Екатерина успела переодеться в серую шерстяную юбку и черный свитер под горло. Светлые волосы стянуты в тугой узел на затылке. Лицо без всякой косметики выглядело моложе сорока лет, однако было заметно, что хозяйка за кожей лица следит небрежно. Она смущенно улыбнулась, спрятав свои зеленоватые глаза, и начала почему-то оправдываться:
– Собиралась свиней кормить, вырядилась в старье…
– Давайте сразу перейдем к конкретным вопросам, чтобы поменьше отвлечь вас от работ по хозяйству. Вы выдели Алевтину Петровну в ту субботу, когда она погибла?
– Нет, у меня было дежурство с восьми утра. Сутки работаю, трое – дома. В восемь утра пересменка.
– И с работы вы не отлучались?
– Причем здесь это. Можно подумать, что ее убила я!
– Я не говорю, что вы ее убили. Мне нужно точно знать, где находились все жители хутора в день убийства… Вы не ответили на мой вопрос.
– Была на работе.
– Полные сутки?
– Полные… – ответ прозвучал то ли недовольным, то ли неуверенным тоном.
– Вы работаете с Петром Кореньковым в одной организации. Правильно я говорю, или мои сведения устарели?

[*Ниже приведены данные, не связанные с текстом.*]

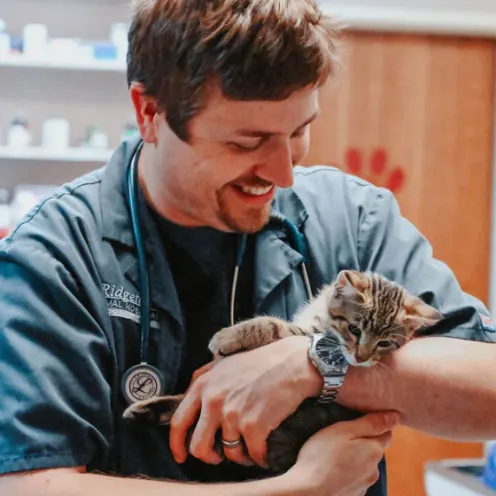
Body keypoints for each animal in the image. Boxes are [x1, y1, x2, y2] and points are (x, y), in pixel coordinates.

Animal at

– Спросите у Петра, где он был…
– Спрошу обязательно, если застану дома. Насколько мне известно, у вас с ним дружеские отношения, поэтому я счел возможным задать этот вопрос. Надеюсь, вас не обидел…
– Все знают, что мы собирались пожениться. Он жил у нас два месяца, пока мои старики его не выели…

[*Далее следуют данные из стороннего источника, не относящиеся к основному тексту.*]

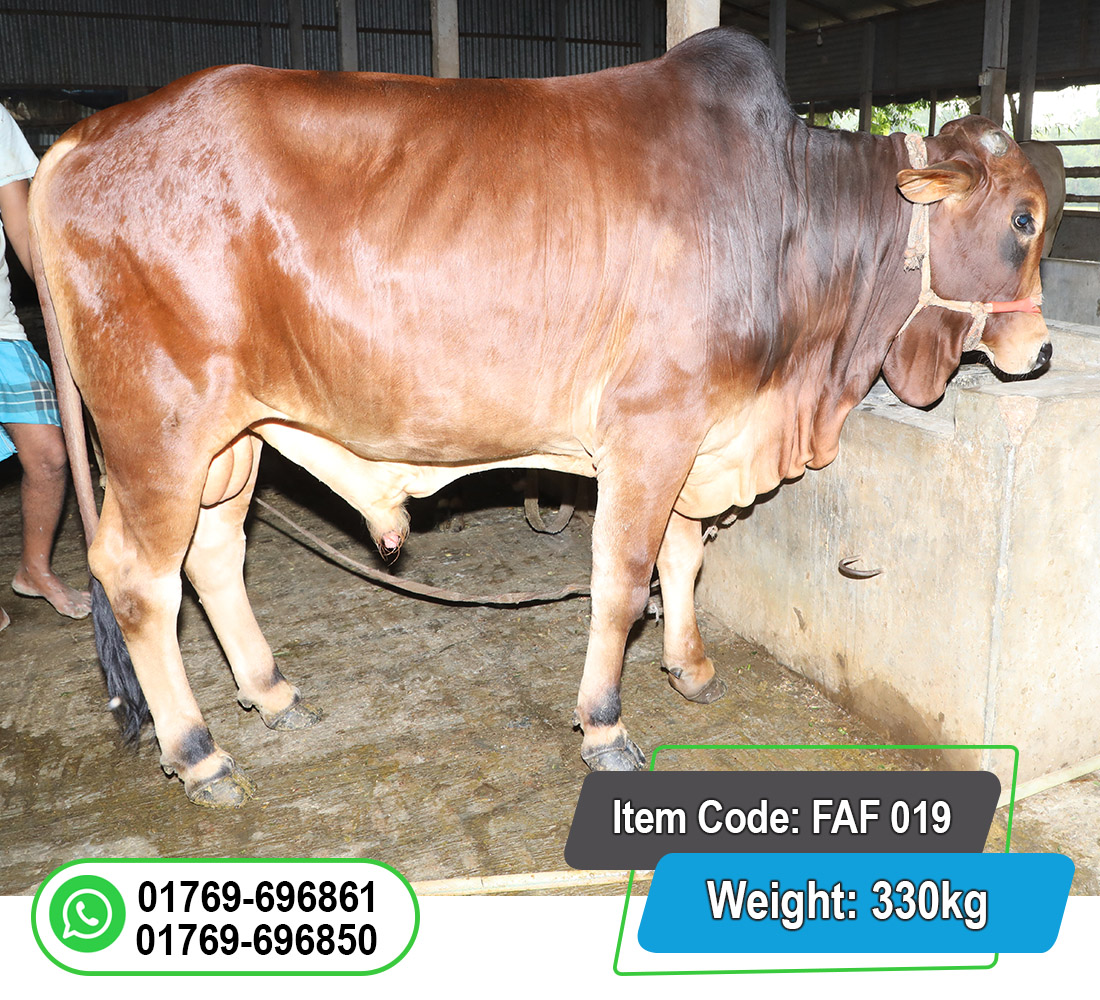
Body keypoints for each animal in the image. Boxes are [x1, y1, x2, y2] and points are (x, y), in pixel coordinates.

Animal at [29, 28, 1050, 807]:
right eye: (1026, 220)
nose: (1039, 351)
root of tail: (78, 139)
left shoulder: (694, 432)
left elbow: (683, 556)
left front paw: (691, 669)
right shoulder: (650, 425)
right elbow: (623, 580)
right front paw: (605, 726)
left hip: (232, 441)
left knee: (214, 554)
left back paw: (272, 693)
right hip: (159, 431)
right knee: (140, 581)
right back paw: (200, 753)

– Почему они против вашего брака с Петром?
– Почему, почему?! Вы же знаете!
– Вы о чем?
– Вы прекрасно знаете, что он сидел в тюрьме…
– Нам это известно. И это единственная причина?
– Про таких говорят всякие небылицы, но я его знаю с детства. Мы учились в одной школе, встречались с ним до армии. Когда он был в армии, переписка почему-то прервалась. Мне иногда кажется, что виноваты родители. Скорее всего, они прятали от меня его письма…
– Значит, они не любили его еще до судимости? – перебил Михаил.
– Все время сватали за меня тут одного. Он давно уехал из хутора, а родители его умерли. Где он, никто не знает. На похороны только приезжал…
– Извините, что вас перебил. Вы считаете, что молва несправедлива?